The patent office building, which we moved into in 1905, is on a stamp of the Deutsche Bundespost (1977) for the 100th anniversary of the patent office
Patent applicant
The front runners at the German Patent and Trademark Office in 2016 were Bosch with 3,693 patent applications, Schaeffler with 2,316 patent applications, and Daimler with 1,946 patent applications. In 2017, 6% of patents were registered by women. In Baden-Württemberg , eleven times more patents are registered per 100,000 inhabitants than in Mecklenburg-Western Pomerania .
Inventor gallery
In 1984 the DPMA opened an inventor gallery. It should be "an incentive for all innovative forces to develop further and a signal to those responsible to promote them sustainably." It was expanded in 1987 and 1999 and since then has comprised 17 German inventors: Béla Barényi , Gerd Binnig , Ludwig Bölkow , Walter Bruch , Jürgen Dethloff , Artur Fischer , Rudolf Hell , Heinz Lindenmeier , Hermann Oberth , Hans Joachim Pabst von Ohain , Oskar-Erich Peter , Hans-Jürgen Quadbeck-Seeger , Ernst Ruska , Hans Sauer , Felix Wankel , Ernst- Ludwig Winnacker and Konrad Zuse .
literature
- Reichspatentamt (Ed.): The Reichspatentamt 1877–1927. Review of his development and work . Heymanns, Berlin 1927 (digitized version)
- Martin Otto : German Patent and Trademark Office (DPMA) . In: Historical Lexicon of Bavaria
Web links
- Official website
- Working Group of German Patent Information Centers e. V.
- Research in the databases of the DEPATIS system of the DPMA
Individual evidence
- ↑ About us.
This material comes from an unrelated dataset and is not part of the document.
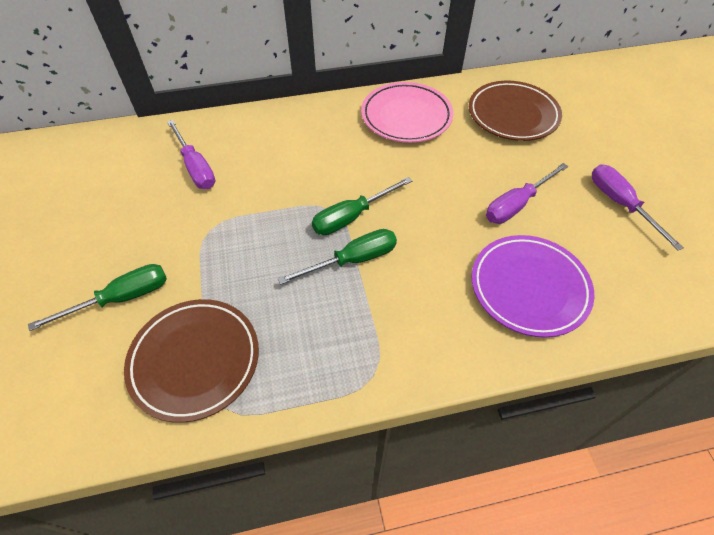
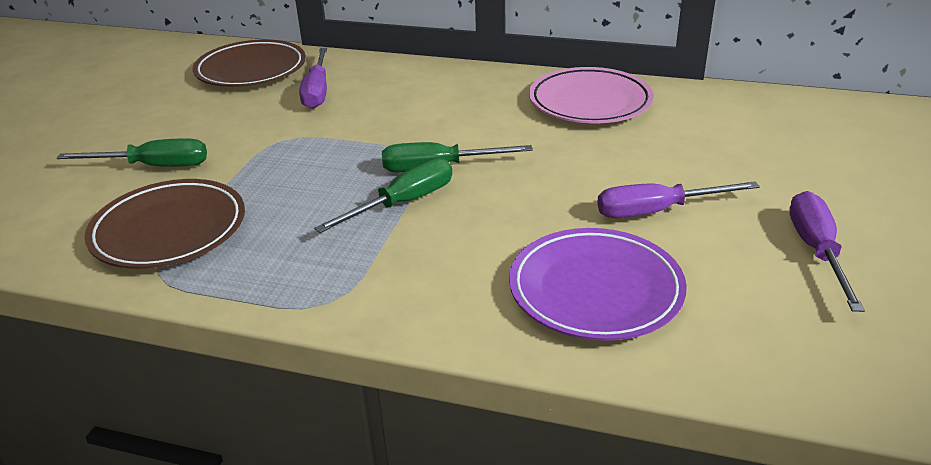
camera: 30 degrees right, 20 degrees down
green screwdriver [278,229,397,285] -> green screwdriver turned 45 degrees counterclockwise [314,158,452,233]
brown plate [469,81,562,141] -> brown plate moved to [193,40,306,87]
DPMA, February 26, 2020, accessed on August 4, 2020 .
- ↑ Press release of the DPMA.
- ↑ a b Process for the production of a red ultramarine color. (PDF) Johannes Zeltner in the Nuremberg ultramarine factory. In: Patent No. 1. Imperial Patent Office, July 1, 1877, p. 1 , accessed on May 13, 2020 .
- ^ Reichspatentamt (Ed.): The Reichspatentamt 1877–1927. Review of his development and work . Heymann, Berlin 1927 ( digitalis.uni-koeln.de [accessed on March 5, 2010]).
- ↑ See information on the PERKEO trademark in the register of the German Patent and Trademark Office (DPMA)
- ↑ October 16, 1894: First trademark entered in the trademark register , WDR record date October 16, 2014. Accessed June 3, 2017.
- ^ The German Patent Office 1877-1945 (lecture on the occasion of the 90th anniversary of the German Patent Office in 1967) , accessed on August 22, 2016.
- ↑ Imperial Patent Office in luise-berlin.de, accessed on 22 August 2016th
- ^ The new service building for the Imperial Patent Office in Berlin . In: Otto Sarrazin, Friedrich Schultze (Hrsg.): Zentralblatt der Bauverwaltung . tape XXV , no. 79 , September 30, 1905, pp. 489-492 ( digitized version ).
- ^ The new office building for the Imperial Patent Office in Berlin (end) . In: Otto Sarrazin, Friedrich Schultze (Hrsg.): Zentralblatt der Bauverwaltung . tape XXV , no. 80 , October 30, 1905, p. 497-499 ( digitized version ).
- ↑ Control Council Act No. 5
- ↑ History on the DPMA website
- ↑ The Reich Patent Office . In: Provinzial-Correspondenz . tape 15 , no. 28 , July 11, 1877, p. 2 ( amtspresse.staatsbibliothek-berlin.de [PDF]).
- ↑ DPMA Annual Report 2016, p. 7. ( Memento from August 19, 2017 in the Internet Archive ) (PDF).
- ↑ DPMA | Patents women. Retrieved April 19, 2019 .
- ↑ DPMA | Patents. Retrieved April 19, 2019 .
- ^ The inventor gallery of the German Patent and Trademark Office . ( online [accessed June 3, 2017]).